Mittwoch, 11. November 2015

11. Kapitel



Vor uns war eine kleine Hütte aufgetaucht. Sie sah so aus wie ich mir immer das Hexenhäuschen in Hänsel und Gretel vorgestellt hatte, nur ohne die Süßigkeiten. Das machte das Haus nicht gerade vertrauenswürdig, doch Roberot ging mitten durch den Holzbogen, in den die Tür eingefasst war – er hatte Recht, der sah wirklich wie eine kleinere Version des Eingangsbogens von vorhin aus – und Freundschaf folgte ihm ohne zu zögern. Dann vertraute ich mal seinem Urteil. Blue hatte immer noch die Hand am Schwertknauf, doch auch er kam mit in die Hütte.
Das Innere war eine Überraschung. Das Häuschen sah von außen so aus als würde es höchstens einen Raum beinhalten. Sobald man die Türschwelle überquerte, schien es jedoch zehnmal so groß zu sein. Wir standen in einerm kleinen Flur mit Kleiderhaken an der Wand und Holzdielen als Fußboden. Rechts ging es in eine Küche, geradeaus schien ein Badezimmer zu sein und links gab es ein Wohnzimmer. An der einen Seite des Ganges führte eine Treppen nach oben, vermutlich zu Roberots Schlafzimmer, da ich das durch keine der offenen Türen hier unten erspähen konnte. Da fragte man sich doch, ob das Haus auch einen Keller und einen Dachboden hatte. Zutrauen würde ich es ihm jedenfalls.
„Eure Robben und Schuhe könnt ihr hier lassen. Die Waffen könnt ihr gerne mitnehmen, wenn ihr euch dadurch sicherer fühlt.“
Wir kamen der Aufforderung nach, obwohl es mich wie immer schmerzte meine Robbe einfach an einem Kleiderhaken zurückzulassen. Ich fragte mich jedes Mal, ob das nicht total unbequem und einsam für das arme Ding sein musste. Wobei einsam im Auge des Betrachters lag, da sie die Robben der anderen als Gesellschaft hatte.

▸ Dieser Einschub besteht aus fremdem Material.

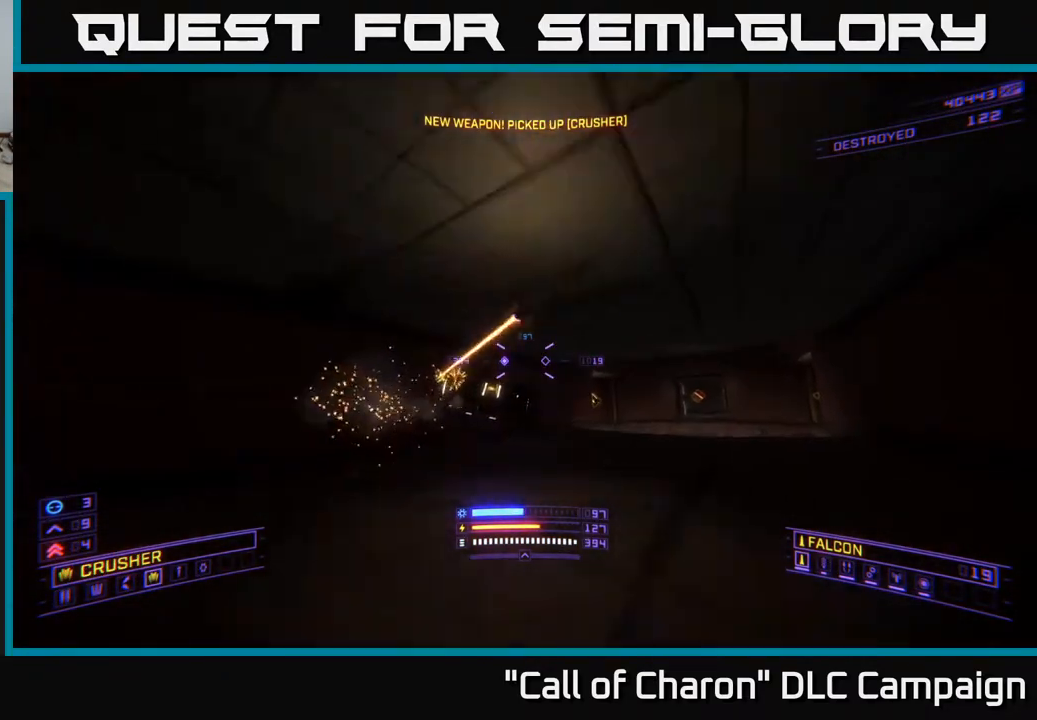
{"buttons": ["X"], "left_stick": "up-left", "right_stick": "right", "events": [[67, "left_stick", "center"], [133, "left_stick", "right"], [133, "right_stick", "center"], [150, "R2", "down"], [233, "X", "down"], [250, "R2", "up"], [250, "left_stick", "left"], [283, "right_stick", "right"], [450, "left_stick", "up-left"]]}
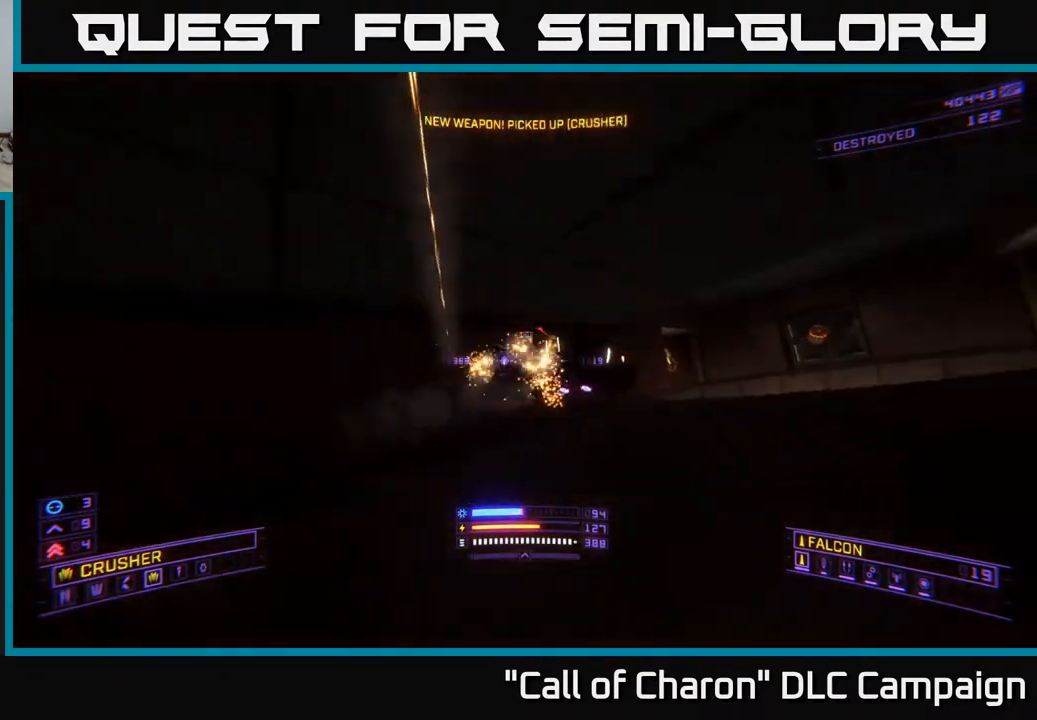
{"buttons": [], "left_stick": "up-right", "right_stick": "right", "events": [[17, "X", "up"], [117, "right_stick", "up"], [133, "left_stick", "left"], [150, "R2", "down"], [200, "right_stick", "center"], [250, "R2", "up"], [400, "left_stick", "center"], [433, "right_stick", "right"], [450, "left_stick", "up-right"]]}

„Hier entlang“, rief Roberot und stieß die Tür zu dem Raum auf, den ich korrekterweise als Wohnzimmer identifiziert hatte. „Sucht euch einfach einen Platz auf den Sofas und Sesseln. Die Papierstapel könnt ihr einfach irgendwo hinlegen, wo Platz ist.“
Was er damit meinte, stellte sich heraus sobald wir das Zimmer betraten. Es gab eine große Anzahl von Polstermöbeln in verschiedensten Farben, alle verblasst und alle voller Zettel. Es war schweres Papier, wie die Seiten eines alten Manuskripts, handbeschrieben. Sorgfältig sammelte ich alle Stapel von dem Sessel, den ich mir asuerkoren hatte und legte sie fein säuberlich auf ein freies Fleckchen Boden. Blue nahm einfach die beiden Stapel Papier auf seinem Sofa, legte sie übereinander und stopfte sie auf die Fensterbank zwischen zwei Orchideen.

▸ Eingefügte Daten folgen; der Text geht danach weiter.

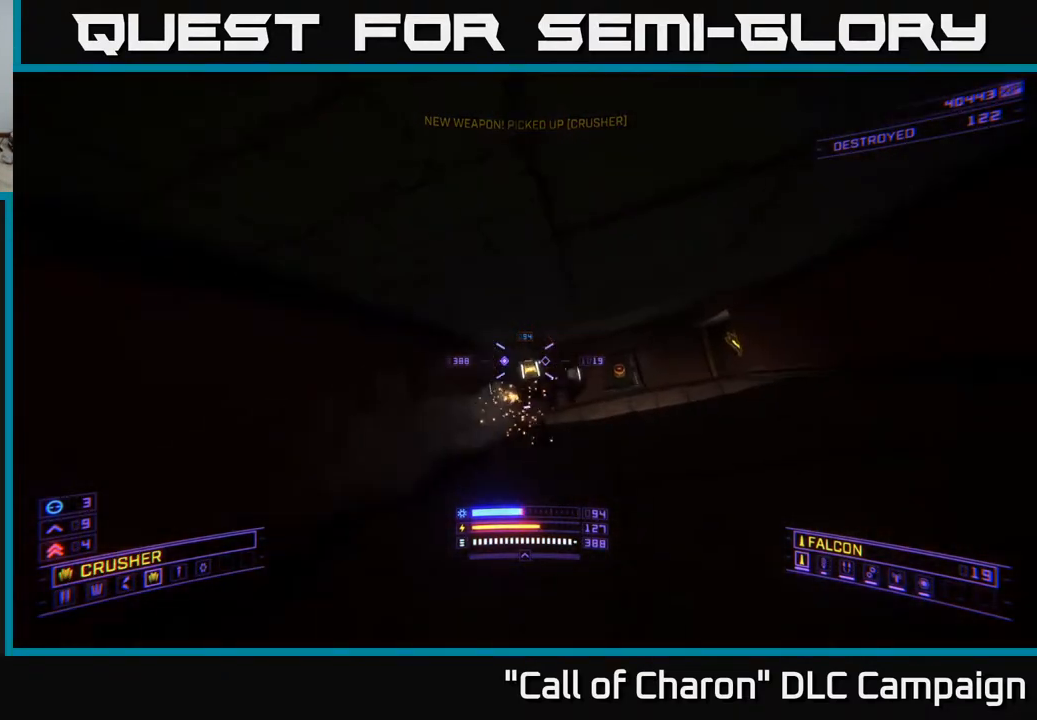
{"buttons": [], "left_stick": "up", "right_stick": "center", "events": [[100, "right_stick", "center"], [117, "R2", "down"], [117, "left_stick", "right"], [217, "R2", "up"], [250, "X", "down"], [250, "left_stick", "up-right"], [467, "X", "up"], [483, "left_stick", "up"]]}
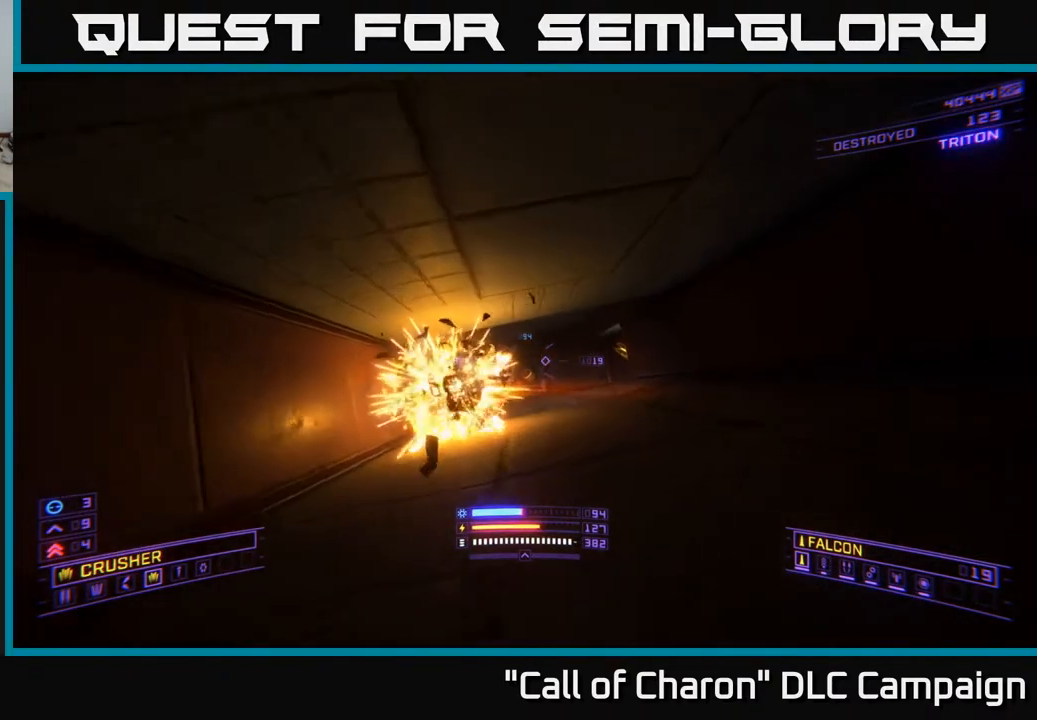
{"buttons": ["L1"], "left_stick": "up", "right_stick": "center", "events": [[33, "left_stick", "up-left"], [33, "right_stick", "left"], [217, "L1", "down"], [217, "left_stick", "up"], [250, "right_stick", "center"]]}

„Blue! So geht man nicht mit den Sachen andere Leute um!“, zischte ich.
„Was hast du?“, beschwerte er sich. „Er hat doch gesagt wir sollen Platz machen!“
Das war vergebliche Liebesmüh.
„So. Hier kommt der Tee.“
Roberot kam rückwärts durch die Tür, ein Tablett in den Armen balancierend. Darauf standen zwei Kannen mit heißen Getränken, mehrere Tassen und Untertassen, sowie ein Teller mit Sandwitches, die Blue bereits gierig beäugte.
„Hier hätten wir einmal Kaffe und dann eine Kanne heißes Wasser. Dazu kann ich Antwortee und Zeigtee anbieten. Die Beutel könnt ihr selbst in eure Tassen tun und ziehen lassen. Das auf dem Teller sind Sand Witches. Vorsicht, die Dinger sind unberechenbar.“
Blue, der sich bereits eine der Sand Witches geschnappt hatte, tat das Essen wieder zurück auf den Teller. „Warum?“
„Wenn sie jemanden nicht mögen, versuchen Sand Witches die Person zu ärgern, die sie essen möchte. Entweder verwandeln sie sich einfach in Sand – daher kommt der Name – oder sie sie fliegen auf ihren Besen davon.“
Jetzt konnte ich auch sehen, dass die Sand Witches wie echte Hexen geformt waren. Ob Blue bei seiner nicht gerade einnehmenden Persönlichkeit einen Nachteil bei den Sand Witches haben würde, würde sich zeigen. Die erste Sand Witch war ihm jedenfalls bereits aus den Fingern geflogen und war direkt in Freundschafs Maul gelandet.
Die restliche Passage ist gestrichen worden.